Minit is that most rare of joyful things: A really good idea, done really well.

In Minit you play a little bird-like pixel character who lives in a black and white pixel world, and is cursed with only ever living for a single minute. And yet despite this limitation, it presents a little RPG. HOW?! you ask, in your belligerent way. Hush, I shall tell you.

Presented as a top-down Gameboy-era Zelda-like (I’m no Zelda expert, so you can imagine your own paragraph about a super-sped up Majora’s Mask), your little birdy creature (let’s call them Quack) has sixty seconds to dash out of their house and try to work out what on Earth is going on. And then, after a minute has gone by, drop down dead.


But fortunately they come back to life back in the bed of their house, and has another minute to live. And another, and forever. This might sound immediately frustrating, or indeed too confining, but there are so many smarts at play here that it’s never either. (Apart from when it’s trying to be.) The first big smart thing is, various actions have permanence in the world. On one level you’re certainly appearing to relive the same minute over and over, but on another you’re also able to have some effect on things – found items like a sword and a watering can will always be waiting for you outside your residence, and there are routes that can be changed, characters helped, and so on.

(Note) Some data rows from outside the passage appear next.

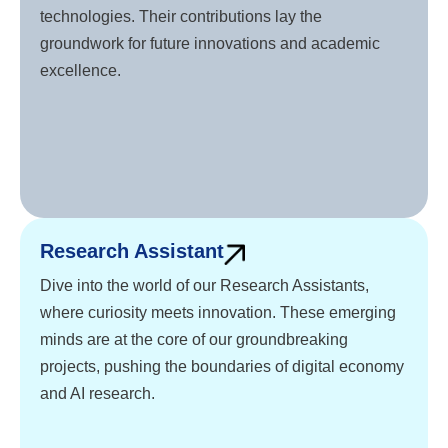
technologies. Their contributions lay the
groundwork for future innovations and academic
excellence.
Research Assistant
Dive into the world of our Research Assistants,
where curiosity meets innovation. These emerging
minds are at the core of our groundbreaking
projects, pushing the boundaries of digital economy
and AI research.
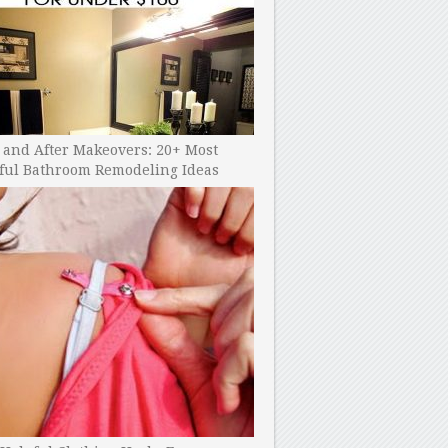
 and After Makeovers: 20+ Most
ful Bathroom Remodeling Ideas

The second big smart thing is wherever you find a bed, you change your rebirth location. So while the world doesn’t expand ever-outward until you forget where you came from, you can find a number of different places from which to start your next minute’s journey.

The consequence of all this is a combination of experimental and planned runs. A minute becomes a surprisingly lengthy period of time once you get the hang of Minit, and yet an agonisingly short one when you’re just trying to reach that last switch and… crap. So you try again, streamlining the run, and get there. And indeed perhaps that switch opens a route that means next time you need not run through the screen of arrow-firing frog-likes, through the woods, and back up and around the pond, but rather go straight over that newly opened bridge.



Once the goals you’ve discovered are completed, it becomes about experimental runs again, finding secret areas, hitting things with a sword to see what happens (always worthwhile on characters as there’s a different gag for every one), and finding the next task that’s going to take every second of a minute to finish.

Very quickly I adjusted to this Groundhog Minute existence, and became very nonchalant about death. Just the press of a button will see the minute terminated early, such that I managed to fit around 80 deaths into the first sixty minutes of play.

The minimalist aesthetic adds very much to the sense of fleeting existence, yet the characters are joyfully created with so few pixels, and I almost immediately stopped noticing it was black and white. My screenshots show otherwise, but my memories of the game are, for some reason, all in colour.

There’s lots to it, even if it’s not the longest game. So many puzzles, challenges, collectibles and details to discover, along with fun chatter and nifty ideas. Sections seem impossible, then suddenly so possible, super-quickly, and whenever you’re stuck somewhere there’s always another unexplored direction to head in, or a previous area you may now be equipped to conquer. It’s very charming, a lot of fun, and perhaps most importantly, executes its central conceit with deftness.